Stories from the Stringam Family Ranches of Southern Alberta

From the 50s and 60s to today . . .

Tuesday, October 11, 2016

A Good Cow Pony

Daddy at 6 on Peggy.
Another good cow pony.

A good cow pony is more than just transportation in the ranching world.

It is partner, confidante, shelter, and yes, even protector.
Dad's horse had been superbly trained.
By him.
Calving season is a rather exciting time of the year. For at least a couple of reasons.
Because new babies are appearing in the fields. And new baby calves are cute.
But also because you are getting up close and personal with warm, furry creatures who outweigh you by several hundreds of pounds.
See? Exciting. In an unpredictable/ohmygoodness sort of way.
Most cows on the Stringam ranch calved between January and March.
Without ceremony or fanfare.
In the field.
Calves were tagged and given their newborn shots within a few feet of where they were born.
I should mention here that Hereford cows are docile and easily managed.
Except when they have a newborn calf nearby.
You've heard the stories about getting between she-bears and their babies?
Well, Hereford cows would kill to have that reputation.
Hmm . . . Actually, they would have to kill to get that reputation.
Just thought I'd point that out.
Because it really has nothing to do with this story.
Moving on . . .
Hereford cows may not be the black-leather-clad, chain-toting members of the bovine family, but they can still be rather aggressive when their babies are in danger.
Or when they think their babies may be in danger.
As when people are around.
My Dad found this out the exciting way.
He had come across a newborn calf, lying 'hidden' in the tall grass.
Dismounting, he straddled the calf and prepared to vaccinate.
And that's when Mama noticed him.
Suddenly, a thousand pounds of red and white indignation were breathing down his neck.
And I do mean down his neck.
I know this will sound funny, but when a cow is threatening, the best place to be in the wide-open prairie is 'under' one's well-trained horse.
You crawl under your horse and no cow will come near.
Hastily, Dad pulled himself and his captive under his horse and continued with his work.
The cow snorted and fidgeted, circling around, trying to find the flaw in this scenario.
The horse kept one eye on her.
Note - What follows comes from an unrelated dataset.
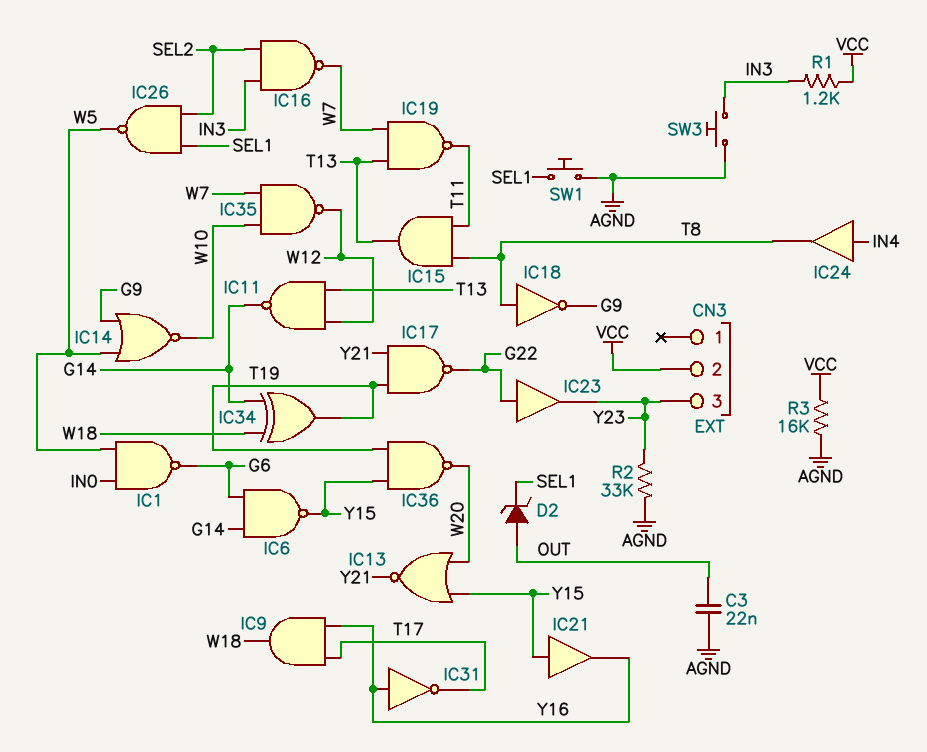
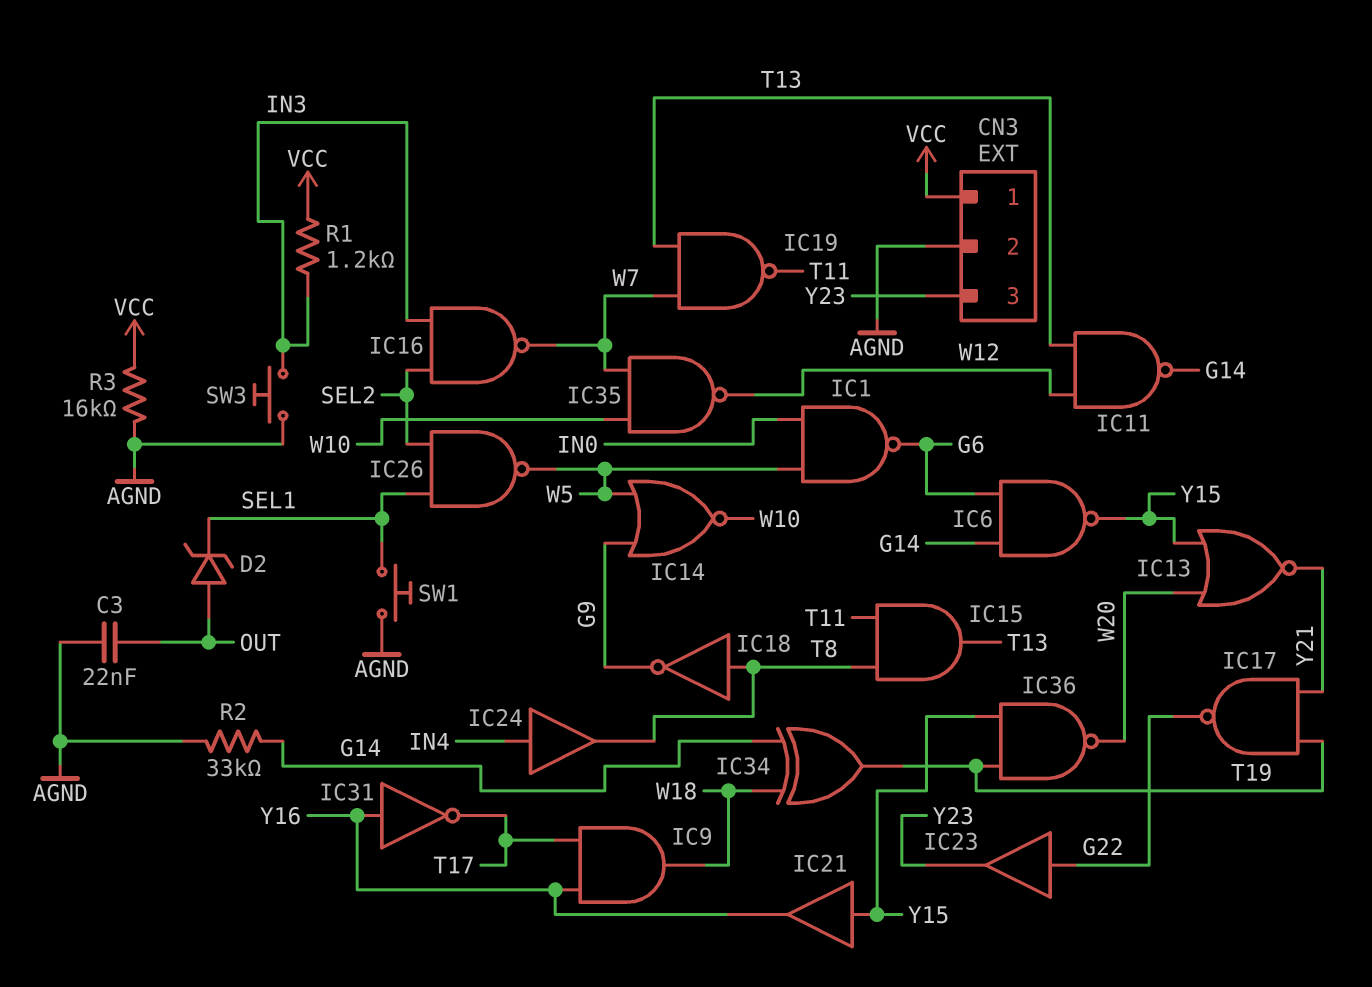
CN3 pin 1: none -> VCC
CN3 pin 2: VCC -> AGND
R2: 33k (AGND, Y23) -> 33k (AGND, G14)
All the while turning to keep his hind quarters directed towards the irate bundle of hair and aggression.
This worked for a few moments.
But finally, even the presence of a larger, stronger, and infinitely smarter creature didn't deter.
She charged.
Remember where I mentioned that the horse kept his hind quarters towards the cow?
That's because that is a horse's 'dangerous' end. (Brings a whole new mean to calling someone a horse's a##, doesn't it?)
Ahem . . .
Always loaded.
And ready to fire.
He let fly.
With both barrels.
He caught the cow in the head.
In mid-charge.
Now a cow's head is composed mostly of bone.
They can be hurt.
But it takes a lot.
This kick merely stopped the cow for a moment.
She shook her head, confused.
Then looked around.
What had she been doing?
About that time, Dad finished with the calf and let it go.
It trotted over to its mother and the two of them hurried towards the nearest far-away place.
Dad stood up and gave his horse a pat.
“Good boy.”
Then mounted up and continued his ride.
Another rather mundane day in the life of a good cow-pony.
What would we do without them?


  1. Connecting with that bony plate had to put a bit of a jolt into the horse.

  2. Ouch.
    I am not certain whether I am feeling for mama or the horse more.

    1. Or the man crouched underneath when the hooves went off! :)

  3. Loved your story. I'm a Texas girl so it triggered lots of similar memories for me.